* [Written problem]: Duplicate the lines of the material that follows, beginning at the line containing "region: Sverdlovsk" and stopping after the line containing "longitude: -96.8467", with both of those lines included.

* [Materials provided]:
──────

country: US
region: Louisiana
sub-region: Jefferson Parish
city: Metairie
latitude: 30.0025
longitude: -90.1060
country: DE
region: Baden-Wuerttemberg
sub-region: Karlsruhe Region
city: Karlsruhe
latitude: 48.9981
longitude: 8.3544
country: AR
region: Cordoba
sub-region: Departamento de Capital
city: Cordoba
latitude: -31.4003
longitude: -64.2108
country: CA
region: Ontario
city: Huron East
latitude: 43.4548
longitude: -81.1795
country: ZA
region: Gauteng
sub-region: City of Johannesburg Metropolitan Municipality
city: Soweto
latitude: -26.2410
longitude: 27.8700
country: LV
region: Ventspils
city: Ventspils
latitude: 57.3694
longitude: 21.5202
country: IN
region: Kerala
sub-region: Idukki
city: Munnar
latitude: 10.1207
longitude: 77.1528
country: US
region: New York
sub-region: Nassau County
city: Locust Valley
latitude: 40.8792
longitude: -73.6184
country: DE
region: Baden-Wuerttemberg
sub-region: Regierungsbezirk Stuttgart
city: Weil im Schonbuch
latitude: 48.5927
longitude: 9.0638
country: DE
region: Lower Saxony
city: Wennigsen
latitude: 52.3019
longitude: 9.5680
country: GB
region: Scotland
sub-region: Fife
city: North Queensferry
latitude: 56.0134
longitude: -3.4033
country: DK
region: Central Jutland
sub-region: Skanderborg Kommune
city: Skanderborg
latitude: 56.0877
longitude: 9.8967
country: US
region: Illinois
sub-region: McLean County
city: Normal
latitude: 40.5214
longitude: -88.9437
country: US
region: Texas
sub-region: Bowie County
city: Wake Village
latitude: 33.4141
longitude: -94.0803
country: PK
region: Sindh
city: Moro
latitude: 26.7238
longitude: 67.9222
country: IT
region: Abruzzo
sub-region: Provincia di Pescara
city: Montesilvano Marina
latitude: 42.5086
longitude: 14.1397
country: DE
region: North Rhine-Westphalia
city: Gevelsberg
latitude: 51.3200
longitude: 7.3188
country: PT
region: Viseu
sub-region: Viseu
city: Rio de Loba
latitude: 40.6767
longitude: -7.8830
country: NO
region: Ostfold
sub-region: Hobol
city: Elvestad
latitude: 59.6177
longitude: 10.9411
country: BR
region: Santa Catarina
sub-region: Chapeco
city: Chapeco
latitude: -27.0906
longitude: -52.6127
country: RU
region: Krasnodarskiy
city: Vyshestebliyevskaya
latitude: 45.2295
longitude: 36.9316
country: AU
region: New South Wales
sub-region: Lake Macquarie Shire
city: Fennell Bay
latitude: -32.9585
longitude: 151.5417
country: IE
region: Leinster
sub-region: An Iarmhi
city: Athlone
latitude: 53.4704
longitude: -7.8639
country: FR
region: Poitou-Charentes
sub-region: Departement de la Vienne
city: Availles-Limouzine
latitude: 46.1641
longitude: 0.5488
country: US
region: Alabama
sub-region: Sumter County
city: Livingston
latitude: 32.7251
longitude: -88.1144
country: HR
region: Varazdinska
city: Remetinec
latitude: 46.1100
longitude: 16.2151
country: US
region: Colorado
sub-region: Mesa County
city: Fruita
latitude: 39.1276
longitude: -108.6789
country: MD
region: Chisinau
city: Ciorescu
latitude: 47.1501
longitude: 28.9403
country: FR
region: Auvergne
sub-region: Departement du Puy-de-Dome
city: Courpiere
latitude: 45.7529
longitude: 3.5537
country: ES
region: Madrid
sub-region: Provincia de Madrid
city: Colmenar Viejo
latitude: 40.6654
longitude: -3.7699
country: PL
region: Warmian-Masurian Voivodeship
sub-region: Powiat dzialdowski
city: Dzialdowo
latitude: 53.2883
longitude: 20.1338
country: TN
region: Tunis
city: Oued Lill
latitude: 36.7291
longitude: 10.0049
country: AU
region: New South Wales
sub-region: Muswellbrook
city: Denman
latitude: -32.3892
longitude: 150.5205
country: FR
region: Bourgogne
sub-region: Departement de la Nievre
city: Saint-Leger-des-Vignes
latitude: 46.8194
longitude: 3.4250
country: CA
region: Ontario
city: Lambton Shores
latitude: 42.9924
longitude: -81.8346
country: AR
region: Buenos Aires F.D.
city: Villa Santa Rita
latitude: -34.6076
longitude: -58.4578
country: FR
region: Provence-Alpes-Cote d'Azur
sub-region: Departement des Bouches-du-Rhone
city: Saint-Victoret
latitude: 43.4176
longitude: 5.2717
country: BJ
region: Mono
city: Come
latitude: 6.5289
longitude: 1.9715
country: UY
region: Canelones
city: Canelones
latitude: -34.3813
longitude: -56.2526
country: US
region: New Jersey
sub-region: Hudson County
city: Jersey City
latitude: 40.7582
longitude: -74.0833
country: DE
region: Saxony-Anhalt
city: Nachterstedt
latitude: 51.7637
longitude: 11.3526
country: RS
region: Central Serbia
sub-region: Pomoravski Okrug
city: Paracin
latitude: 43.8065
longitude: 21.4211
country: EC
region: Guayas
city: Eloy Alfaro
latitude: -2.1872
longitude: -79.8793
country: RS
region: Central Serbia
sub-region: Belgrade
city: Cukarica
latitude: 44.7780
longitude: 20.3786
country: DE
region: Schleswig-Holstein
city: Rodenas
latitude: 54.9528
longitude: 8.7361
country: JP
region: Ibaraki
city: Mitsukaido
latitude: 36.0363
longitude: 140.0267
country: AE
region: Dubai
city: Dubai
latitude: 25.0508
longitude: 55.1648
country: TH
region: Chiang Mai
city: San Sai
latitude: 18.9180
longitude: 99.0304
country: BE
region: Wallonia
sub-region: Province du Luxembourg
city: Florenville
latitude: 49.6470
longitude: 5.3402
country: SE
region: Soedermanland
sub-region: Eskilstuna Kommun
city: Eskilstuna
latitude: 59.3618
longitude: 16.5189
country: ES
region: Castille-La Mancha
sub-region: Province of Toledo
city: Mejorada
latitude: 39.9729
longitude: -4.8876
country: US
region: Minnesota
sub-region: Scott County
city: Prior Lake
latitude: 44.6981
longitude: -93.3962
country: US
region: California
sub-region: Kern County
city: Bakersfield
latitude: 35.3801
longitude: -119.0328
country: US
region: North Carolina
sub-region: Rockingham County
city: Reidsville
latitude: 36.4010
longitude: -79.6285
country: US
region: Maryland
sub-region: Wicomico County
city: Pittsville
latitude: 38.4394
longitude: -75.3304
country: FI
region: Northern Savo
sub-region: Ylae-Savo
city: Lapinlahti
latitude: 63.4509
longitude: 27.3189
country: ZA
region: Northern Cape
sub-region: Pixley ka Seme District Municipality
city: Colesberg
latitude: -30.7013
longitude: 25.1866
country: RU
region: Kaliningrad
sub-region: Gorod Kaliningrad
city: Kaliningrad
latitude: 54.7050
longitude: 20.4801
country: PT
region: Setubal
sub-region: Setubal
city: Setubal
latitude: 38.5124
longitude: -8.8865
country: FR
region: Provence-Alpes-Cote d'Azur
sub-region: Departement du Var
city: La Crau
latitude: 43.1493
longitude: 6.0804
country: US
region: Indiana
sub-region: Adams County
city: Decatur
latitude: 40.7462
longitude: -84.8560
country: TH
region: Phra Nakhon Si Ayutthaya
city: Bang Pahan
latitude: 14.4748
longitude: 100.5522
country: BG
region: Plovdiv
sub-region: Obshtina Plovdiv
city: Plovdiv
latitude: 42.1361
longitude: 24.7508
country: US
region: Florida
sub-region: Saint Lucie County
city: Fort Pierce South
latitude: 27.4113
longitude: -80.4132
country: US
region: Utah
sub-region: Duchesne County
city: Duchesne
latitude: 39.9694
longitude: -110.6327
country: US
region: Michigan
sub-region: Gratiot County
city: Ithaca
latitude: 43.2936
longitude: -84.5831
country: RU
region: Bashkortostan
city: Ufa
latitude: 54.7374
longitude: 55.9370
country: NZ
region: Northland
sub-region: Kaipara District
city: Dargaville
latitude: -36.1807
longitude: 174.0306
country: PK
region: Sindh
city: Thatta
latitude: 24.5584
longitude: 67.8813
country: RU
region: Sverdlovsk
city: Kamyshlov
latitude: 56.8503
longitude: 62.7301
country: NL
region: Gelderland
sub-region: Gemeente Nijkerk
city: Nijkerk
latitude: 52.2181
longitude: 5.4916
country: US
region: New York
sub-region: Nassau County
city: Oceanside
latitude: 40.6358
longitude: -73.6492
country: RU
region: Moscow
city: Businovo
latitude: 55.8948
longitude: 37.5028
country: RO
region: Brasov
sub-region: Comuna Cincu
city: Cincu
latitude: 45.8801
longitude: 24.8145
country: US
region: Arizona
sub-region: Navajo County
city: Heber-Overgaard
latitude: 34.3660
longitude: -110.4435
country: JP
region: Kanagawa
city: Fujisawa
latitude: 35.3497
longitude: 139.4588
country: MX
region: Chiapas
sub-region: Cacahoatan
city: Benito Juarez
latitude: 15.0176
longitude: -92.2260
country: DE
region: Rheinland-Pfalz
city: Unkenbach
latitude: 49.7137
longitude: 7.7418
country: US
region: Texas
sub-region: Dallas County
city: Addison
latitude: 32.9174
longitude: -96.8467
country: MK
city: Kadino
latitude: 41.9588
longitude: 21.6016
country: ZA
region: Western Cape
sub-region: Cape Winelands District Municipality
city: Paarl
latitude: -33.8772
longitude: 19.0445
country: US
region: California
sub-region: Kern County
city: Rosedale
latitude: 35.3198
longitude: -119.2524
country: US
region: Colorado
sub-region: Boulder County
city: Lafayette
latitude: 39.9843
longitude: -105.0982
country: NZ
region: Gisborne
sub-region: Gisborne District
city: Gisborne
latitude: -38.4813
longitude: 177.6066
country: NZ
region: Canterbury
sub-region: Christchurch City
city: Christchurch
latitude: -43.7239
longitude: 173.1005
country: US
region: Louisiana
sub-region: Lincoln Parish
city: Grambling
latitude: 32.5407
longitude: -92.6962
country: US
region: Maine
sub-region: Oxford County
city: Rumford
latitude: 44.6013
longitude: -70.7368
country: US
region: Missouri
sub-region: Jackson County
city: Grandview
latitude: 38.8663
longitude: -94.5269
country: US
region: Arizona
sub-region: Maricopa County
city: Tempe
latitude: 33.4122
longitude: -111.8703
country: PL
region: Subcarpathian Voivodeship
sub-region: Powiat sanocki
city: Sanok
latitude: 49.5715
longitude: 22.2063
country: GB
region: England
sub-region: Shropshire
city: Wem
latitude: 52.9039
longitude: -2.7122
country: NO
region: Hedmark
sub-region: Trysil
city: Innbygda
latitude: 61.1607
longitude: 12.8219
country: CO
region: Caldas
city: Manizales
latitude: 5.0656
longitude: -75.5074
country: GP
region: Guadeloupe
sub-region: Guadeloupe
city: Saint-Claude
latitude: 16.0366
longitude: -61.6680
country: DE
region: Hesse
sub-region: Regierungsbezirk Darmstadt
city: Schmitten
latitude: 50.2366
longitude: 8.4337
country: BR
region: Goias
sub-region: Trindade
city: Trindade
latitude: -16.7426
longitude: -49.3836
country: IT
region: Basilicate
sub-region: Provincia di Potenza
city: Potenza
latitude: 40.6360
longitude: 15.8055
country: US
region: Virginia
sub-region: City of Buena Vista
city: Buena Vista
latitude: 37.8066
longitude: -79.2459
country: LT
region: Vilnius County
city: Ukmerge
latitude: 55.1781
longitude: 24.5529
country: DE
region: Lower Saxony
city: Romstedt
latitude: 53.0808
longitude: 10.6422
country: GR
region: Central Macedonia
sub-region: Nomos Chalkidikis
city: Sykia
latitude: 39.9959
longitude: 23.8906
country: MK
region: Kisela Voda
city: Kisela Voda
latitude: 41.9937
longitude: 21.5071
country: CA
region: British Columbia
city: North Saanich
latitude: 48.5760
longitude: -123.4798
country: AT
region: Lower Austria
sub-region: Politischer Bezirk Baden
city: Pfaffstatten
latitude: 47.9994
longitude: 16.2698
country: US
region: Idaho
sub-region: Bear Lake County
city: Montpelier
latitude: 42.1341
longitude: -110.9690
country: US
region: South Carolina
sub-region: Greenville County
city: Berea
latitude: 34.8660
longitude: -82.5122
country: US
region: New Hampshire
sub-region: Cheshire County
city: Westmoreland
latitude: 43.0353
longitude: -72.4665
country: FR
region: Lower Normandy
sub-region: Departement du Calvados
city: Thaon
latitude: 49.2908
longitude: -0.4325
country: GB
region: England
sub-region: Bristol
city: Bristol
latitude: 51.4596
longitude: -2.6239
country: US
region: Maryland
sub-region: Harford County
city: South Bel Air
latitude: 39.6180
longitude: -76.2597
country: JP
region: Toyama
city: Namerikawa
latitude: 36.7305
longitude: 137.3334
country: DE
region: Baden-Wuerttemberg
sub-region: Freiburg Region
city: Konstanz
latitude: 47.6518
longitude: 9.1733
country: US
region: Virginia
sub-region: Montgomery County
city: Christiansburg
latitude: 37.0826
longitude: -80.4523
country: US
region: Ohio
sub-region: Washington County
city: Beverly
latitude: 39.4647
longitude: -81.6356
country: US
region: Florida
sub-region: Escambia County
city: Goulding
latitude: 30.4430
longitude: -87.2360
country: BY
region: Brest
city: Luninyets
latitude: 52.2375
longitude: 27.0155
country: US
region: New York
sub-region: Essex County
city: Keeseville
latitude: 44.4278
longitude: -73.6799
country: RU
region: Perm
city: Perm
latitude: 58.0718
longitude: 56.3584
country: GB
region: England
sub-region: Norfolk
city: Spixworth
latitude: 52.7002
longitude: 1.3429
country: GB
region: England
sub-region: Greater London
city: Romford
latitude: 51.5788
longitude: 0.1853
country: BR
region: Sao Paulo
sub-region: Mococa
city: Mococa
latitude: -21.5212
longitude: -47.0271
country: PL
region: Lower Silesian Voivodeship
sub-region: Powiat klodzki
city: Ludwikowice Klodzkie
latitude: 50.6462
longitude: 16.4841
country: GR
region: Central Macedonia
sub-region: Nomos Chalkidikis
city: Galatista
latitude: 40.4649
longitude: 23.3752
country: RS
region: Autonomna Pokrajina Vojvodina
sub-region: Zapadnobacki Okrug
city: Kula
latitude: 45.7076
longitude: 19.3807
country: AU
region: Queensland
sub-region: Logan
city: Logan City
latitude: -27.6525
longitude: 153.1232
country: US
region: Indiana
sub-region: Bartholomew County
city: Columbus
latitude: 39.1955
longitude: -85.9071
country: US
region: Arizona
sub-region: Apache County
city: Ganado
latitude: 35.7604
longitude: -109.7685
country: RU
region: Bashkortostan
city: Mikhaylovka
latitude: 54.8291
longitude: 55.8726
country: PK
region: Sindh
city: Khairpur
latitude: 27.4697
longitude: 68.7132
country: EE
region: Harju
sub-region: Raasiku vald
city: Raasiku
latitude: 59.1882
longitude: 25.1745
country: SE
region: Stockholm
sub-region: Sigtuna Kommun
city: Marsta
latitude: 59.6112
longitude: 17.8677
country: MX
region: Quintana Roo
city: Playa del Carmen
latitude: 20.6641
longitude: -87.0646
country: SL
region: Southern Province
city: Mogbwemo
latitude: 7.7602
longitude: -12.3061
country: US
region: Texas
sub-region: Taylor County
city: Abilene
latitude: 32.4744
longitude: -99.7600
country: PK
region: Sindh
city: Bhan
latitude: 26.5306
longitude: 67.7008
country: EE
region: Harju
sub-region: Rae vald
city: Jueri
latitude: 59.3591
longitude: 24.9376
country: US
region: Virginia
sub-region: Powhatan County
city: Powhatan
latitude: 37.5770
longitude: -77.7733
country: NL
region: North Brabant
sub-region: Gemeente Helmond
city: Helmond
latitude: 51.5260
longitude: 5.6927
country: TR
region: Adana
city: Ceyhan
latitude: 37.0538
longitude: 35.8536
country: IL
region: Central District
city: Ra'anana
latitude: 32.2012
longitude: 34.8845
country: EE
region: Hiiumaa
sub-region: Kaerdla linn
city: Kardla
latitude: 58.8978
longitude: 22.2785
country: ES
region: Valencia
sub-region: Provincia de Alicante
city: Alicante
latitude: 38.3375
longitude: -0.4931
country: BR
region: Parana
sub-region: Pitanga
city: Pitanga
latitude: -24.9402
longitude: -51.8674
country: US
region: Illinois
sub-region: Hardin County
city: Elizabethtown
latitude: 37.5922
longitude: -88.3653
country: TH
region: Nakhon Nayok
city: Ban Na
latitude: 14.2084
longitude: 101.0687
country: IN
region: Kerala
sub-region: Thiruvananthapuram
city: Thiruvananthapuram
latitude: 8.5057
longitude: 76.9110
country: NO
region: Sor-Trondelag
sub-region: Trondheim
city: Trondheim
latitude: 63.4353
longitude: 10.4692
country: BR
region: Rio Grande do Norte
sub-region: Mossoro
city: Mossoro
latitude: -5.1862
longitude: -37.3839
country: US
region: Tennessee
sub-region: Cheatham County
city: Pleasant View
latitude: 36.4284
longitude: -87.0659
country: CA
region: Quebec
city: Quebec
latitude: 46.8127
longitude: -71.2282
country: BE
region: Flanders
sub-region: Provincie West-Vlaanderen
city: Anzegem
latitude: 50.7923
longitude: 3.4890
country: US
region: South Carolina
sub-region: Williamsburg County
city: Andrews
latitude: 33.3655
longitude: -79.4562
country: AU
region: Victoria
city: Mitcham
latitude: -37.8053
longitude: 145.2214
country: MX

──────

* [Result of the exercise]:
region: Sverdlovsk
city: Kamyshlov
latitude: 56.8503
longitude: 62.7301
country: NL
region: Gelderland
sub-region: Gemeente Nijkerk
city: Nijkerk
latitude: 52.2181
longitude: 5.4916
country: US
region: New York
sub-region: Nassau County
city: Oceanside
latitude: 40.6358
longitude: -73.6492
country: RU
region: Moscow
city: Businovo
latitude: 55.8948
longitude: 37.5028
country: RO
region: Brasov
sub-region: Comuna Cincu
city: Cincu
latitude: 45.8801
longitude: 24.8145
country: US
region: Arizona
sub-region: Navajo County
city: Heber-Overgaard
latitude: 34.3660
longitude: -110.4435
country: JP
region: Kanagawa
city: Fujisawa
latitude: 35.3497
longitude: 139.4588
country: MX
region: Chiapas
sub-region: Cacahoatan
city: Benito Juarez
latitude: 15.0176
longitude: -92.2260
country: DE
region: Rheinland-Pfalz
city: Unkenbach
latitude: 49.7137
longitude: 7.7418
country: US
region: Texas
sub-region: Dallas County
city: Addison
latitude: 32.9174
longitude: -96.8467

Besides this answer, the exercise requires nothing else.